A One-stop Solution For Biometric Fraud Prevention
The AI-powered face verification solution offered by Shufti provides companies with a robust mechanism for minimizing the threat of biometric fraud. In particular, facial spoof attacks are detected in a matter of five seconds, and that too with an accuracy rate of 98.67%. The solution allows businesses to reduce the number of false negatives, ensure that legitimate customers are rapidly onboarded, and use AI technology to detect numerous spoof attacks.
Listed below are the key features of the face verification solution that makes it stand out.
Liveness Detection
Liveness detection refers to the ability of a biometric system to detect if the image of a face is real or just another spoof artifact. Shufti’s face verification solution leverages liveness detection to verify the end-user’s physical presence and facial movements. This reduces the probability of successful facial spoof attacks and the rate of false acceptance.
Micro-expressions Analysis
The face verification solution uses AI models to detect subtle micro-expressions of the end-users. This feature allows companies to enhance the detection of deepfakes, replay video attacks, and other similar spoof attempts.
3-D Depth Perception
Using 3-D depth analysis the face verification solution effortlessly detects spoof attacks such as silicon face masks and fraudulent printed or photoshopped images. This is accomplished through a detailed analysis of the three-dimensional geometry of the end-users face.

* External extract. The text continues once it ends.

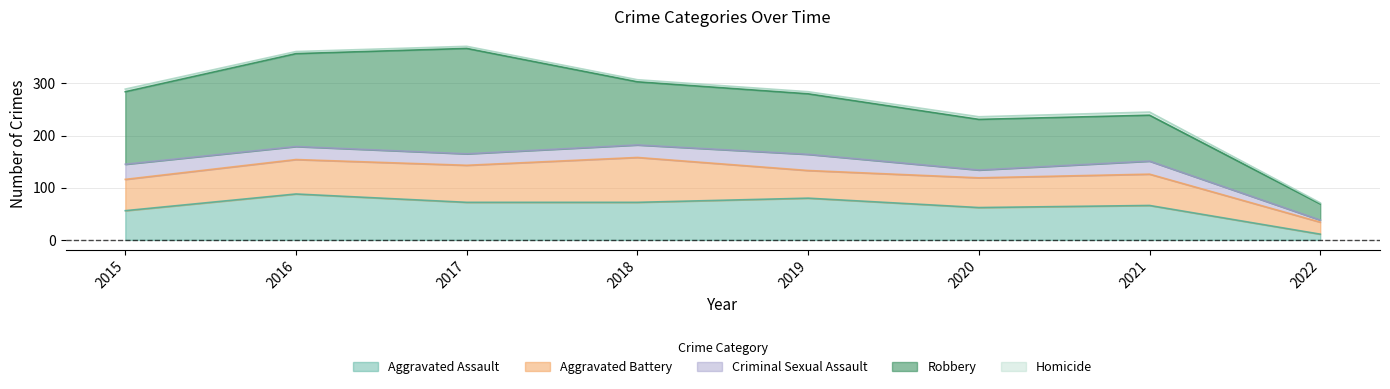

The Robbery series shows 55 at 2020. True or false?

False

Human Face Attributes Analysis
By analyzing the facial characteristics of an individual, the face verification solution easily filters out imposters. This involves the verification of attributes such as the distance between the eyes, the shape of the lips, the width/length of the forehead, and much more.
AI Mapping Techniques
AI mapping techniques have the ability to detect eye-cut photo attacks, 3-D masks, and numerous other facial spoofs. It involves the use of machine learning and AI models to map the end-users face and ID document photos for highly accurate verification.
Take a look at our White Paper to learn how biometric technology is reshaping identity verification.
Conclusion
To detect the ever-increasing facial spoof attacks, a robust verification system is required that leverages AI models. Without features such as liveness detection, 3-D depth perception, and AI mapping, fraudsters can easily infiltrate the system, wiping out millions of dollars from a company’s bottom line. Shufti’s face verification solution not only provides rapid authentication but offers an effective mechanism for biometric fraud prevention.